- Standard artwork (Australian 12-inch vinyl single pictured)

Single by INXS

from the album Kick
- B-side: "Guns in the Sky"
- Released: 29 December 1987
- Genre: Funk-pop; dance-rock;
- Length: 3:38
- Label: Atlantic
- Songwriters: Andrew Farriss; Michael Hutchence;
- Producer: Chris Thomas

INXS singles chronology
| "Need You Tonight" (1987) | "New Sensation" (1987) | "Devil Inside" (1988) |

Music video
- "New Sensation" on YouTube

= New Sensation =

1987 single by INXS

"New Sensation" is a song by Australian rock group INXS. It was the third single (second in the UK) released from their sixth studio album, Kick (1987). The music was composed by Andrew Farriss and the lyrics were written by Michael Hutchence. The song features a Kirk Pengilly sax solo and lyrics about a partying lifestyle.
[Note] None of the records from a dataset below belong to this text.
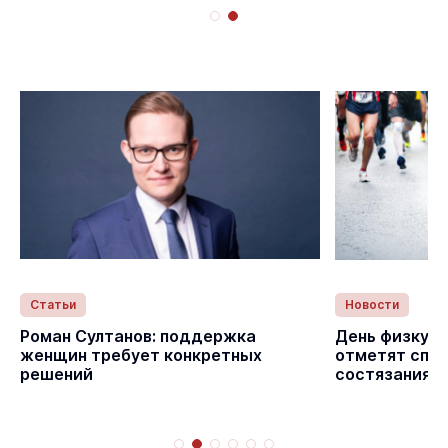
Статьи
Новости
с
Роман Султанов: поддержка
День физкуль
женщин требует конкретных
отметят спо
решений
состязаниям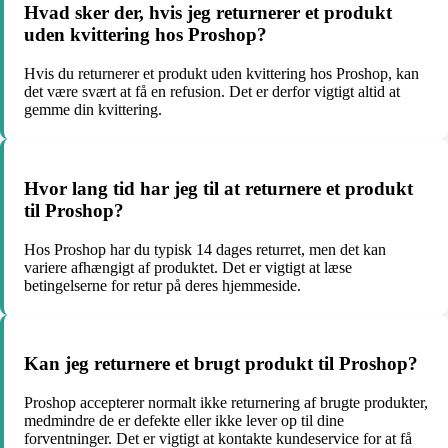
Hvad sker der, hvis jeg returnerer et produkt
uden kvittering hos Proshop?
Hvis du returnerer et produkt uden kvittering hos Proshop, kan
det være svært at få en refusion. Det er derfor vigtigt altid at
gemme din kvittering.
Hvor lang tid har jeg til at returnere et produkt
til Proshop?
Hos Proshop har du typisk 14 dages returret, men det kan
variere afhængigt af produktet. Det er vigtigt at læse
betingelserne for retur på deres hjemmeside.
Kan jeg returnere et brugt produkt til Proshop?
Proshop accepterer normalt ikke returnering af brugte produkter,
medmindre de er defekte eller ikke lever op til dine
forventninger. Det er vigtigt at kontakte kundeservice for at få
"New Sensation" was released in the United Kingdom on 29 December 1987 and was issued worldwide the following year. It reached No. 3 on the US Billboard Hot 100, No. 9 in Australia, No. 25 in the United Kingdom, and No. 1 in Canada. The first line on the track, "Live, baby, live", was later referenced in the title of the band's 1991 release Live Baby Live. The video for the song was filmed on the roof of Municipal House in Prague and directed by Richard Lowenstein.

==Critical reception==
Cash Box called "New Sensation" "the pop-iest, hookiest song on the album, perhaps the most radio ready." In January 2018, as part of Triple M's "Ozzest 100", the "most Australian" songs of all time, "New Sensation" was ranked number 44.

==Live performances==
INXS and J.D. Fortune performed the song at the 2010 AFL Grand Final along with "Suicide Blonde". The song was also the first track to be performed at the London Astoria.

==Track listings==
7-inch: Atlantic / 7-89080 (US)
1. "New Sensation" – 3:38
2. "Guns in the Sky" (Kookaburra mix) – 2:20

- also available on MC (7 89080-4)

7-inch: Mercury / INXS 9 (UK)
1. "New Sensation" – 3:40
2. "Do Wot You Do" – 3:16

12-inch: Atlantic / 0-86572 (U.S.)
1. "New Sensation" (Nick's 12-inch mix) – 6:28
2. "Guns in the Sky" (Kick Ass mix) – 6:00

12-inch: Mercury / INXS 912 (UK)
1. "New Sensation" – 3:40
2. "Do Wot You Do" – 3:16
3. "Love Is (What I Say)"
4. "Same Direction"

12-inch: WEA Records / 0-258016 (Australia)
1. "New Sensation" (Nick's 12-inch mix) – 6:28
2. "Guns in the Sky" (Kick Ass mix) – 6:00
3. "New Sensation" (Nick's 7-inch mix) – 3:40

==Charts==

===Weekly charts===

| Chart (1988) | Peak position |
|---|---|
| Australia (ARIA) | 9 |
| Belgium (Ultratop 50 Flanders) | 19 |
| Canada Top Singles (RPM) | 1 |
| Canada Dance/Urban (RPM) | 13 |
| Europe (Eurochart Hot 100) | 79 |
| Ireland (IRMA) | 15 |
| Italy Airplay (Music & Media) | 17 |
| Netherlands (Dutch Top 40) | 18 |
| Netherlands (Single Top 100) | 14 |
| New Zealand (Recorded Music NZ) | 16 |
| South Africa (Springbok Radio) | 15 |
| Spain (AFYVE) | 9 |
| UK Singles (Official Charts) | 25 |
| US Billboard Hot 100 | 3 |
| US Dance Club Songs (Billboard) | 11 |
| US Dance Singles Sales (Billboard) | 33 |
| US Mainstream Rock (Billboard) | 8 |
| US Cash Box | 3 |
| West Germany (GfK) | 35 |

===Year-end charts===

| Chart (1988) | Position |
|---|---|
| Canada Top Singles (RPM) | 26 |
| US Billboard Hot 100 | 65 |

==Certifications==

| Region | Certification | Certified units/sales |
| New Zealand (RMNZ) | 2× Platinum | 60,000^{‡} |
| United Kingdom (BPI) | Silver | 200,000^{‡} |
^{‡} Sales+streaming figures based on certification alone.

==Covers==
Alternative rock band Snow Patrol covered the song for their Late Night Tales compilation. Their rendition was received positively by Hot Press magazine, which wrote that the song had been "well and truly patroled".